_TASKS TO COMPLETE_
1. In the passage on enthalpy and ionic bond formation, the sentence beginning "However, the energy released" ends by saying what the reaction therefore is or does. List each of those outcomes.
2. According to the passage on enthalpy and ionic bond formation, how many electrons does the sodium atom give to the iodide atom in NaI?
3. Reproduce the passage on enthalpy and ionic bond formation between "However, the energy" and "bond releases energy.", inclusive.
*** Opening of SUPPLIED PASSAGE ***
Reactions which cause an increase in entropy (I.e. kinetic instability) or a decrease in enthalpy (I.e. Thermodynamic instability) will be favourable and will naturally occur.

In this case, only considering enthalpy is particularly relevant.

So a decrease in enthalpy will occur when the energy of the products is less than the energy of the reactants, and if this is the case, the reaction will be favourable and occur naturally.

It is important to note that as we’re talking about an ionic bond, e.g. NaI, only one electron from the sodium atom is given to the iodide atom.

So you’re correct, that promoting this electron requires energy (or is an endothermic process in itself) because energy levels are quantised, and so the electron must be promoted to a higher level to be a part of the iodine ion.

However, the energy released by the formation of the ionic bond is vastly greater than the energy required to promote the electron, and so the net change of the reaction will be that the energy released is greater than the energy supplied, and so the reaction is exothermic, leads to a decrease in enthalpy, and so is favourable.

The presence of the additional electron does not decrease the energy of the other valence electrons as they are quantised and do not change their energy level.

The concept of bond formation releasing energy can be conceptually difficult to grasp, so it is best to think of bond formation as the opposite of bond-breaking, which it inherently is. And since it will obviously require energy to be supplied in order to break a bond, by extension, forming a bond releases energy.
*** Close of SUPPLIED PASSAGE ***
*** Opening of SUPPLIED MATERIAL ***
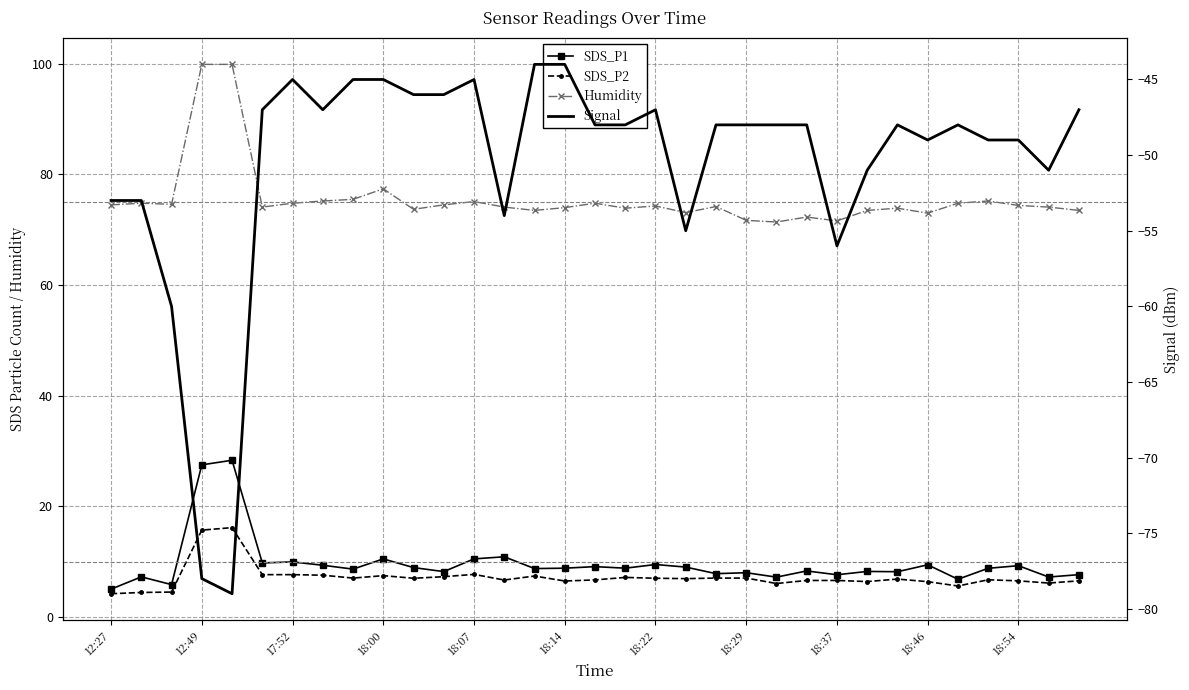

Which series has the largest range (max minus min)?

Signal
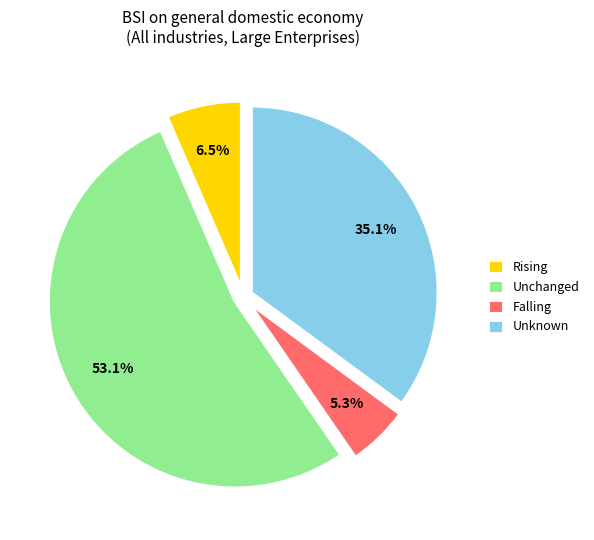

To the nearest percent, what portion does Falling represent?

5%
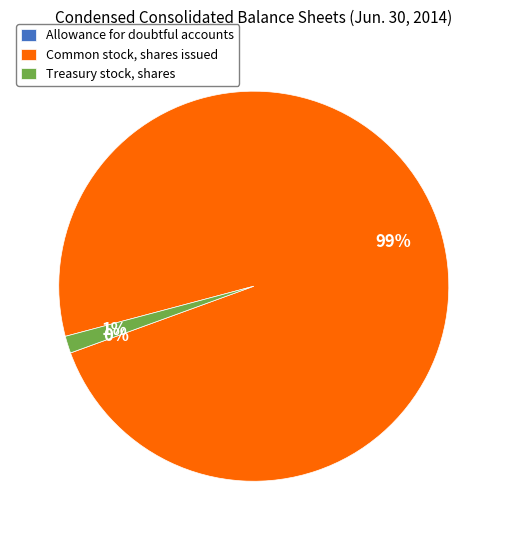

To the nearest percent, what is the average slice percentage?

33%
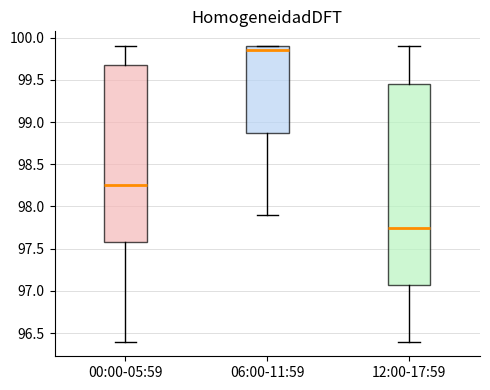

Which box has the lowest median line?

12:00-17:59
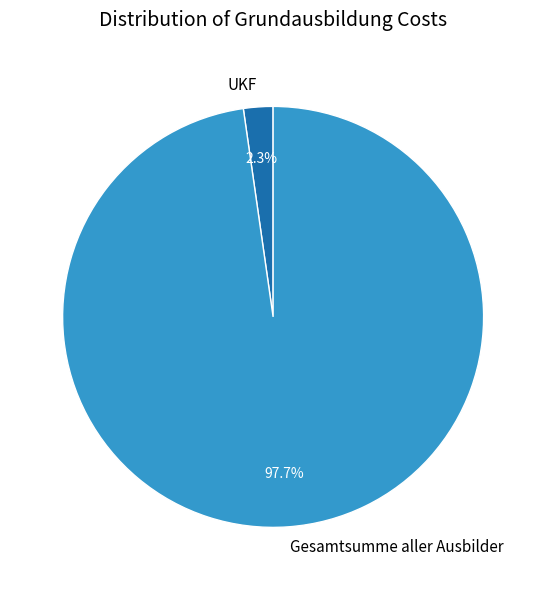

Rank the categories by value from highest to lowest.

Gesamtsumme aller Ausbilder, UKF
*** Close of SUPPLIED MATERIAL ***
_RESPONSES PER TASK_
1.
- It is exothermic.
- It leads to a decrease in enthalpy.
- It is favourable.

2. Only one electron.

3.
However, the energy released by the formation of the ionic bond is vastly greater than the energy required to promote the electron, and so the net change of the reaction will be that the energy released is greater than the energy supplied, and so the reaction is exothermic, leads to a decrease in enthalpy, and so is favourable.

The presence of the additional electron does not decrease the energy of the other valence electrons as they are quantised and do not change their energy level.

The concept of bond formation releasing energy can be conceptually difficult to grasp, so it is best to think of bond formation as the opposite of bond-breaking, which it inherently is. And since it will obviously require energy to be supplied in order to break a bond, by extension, forming a bond releases energy.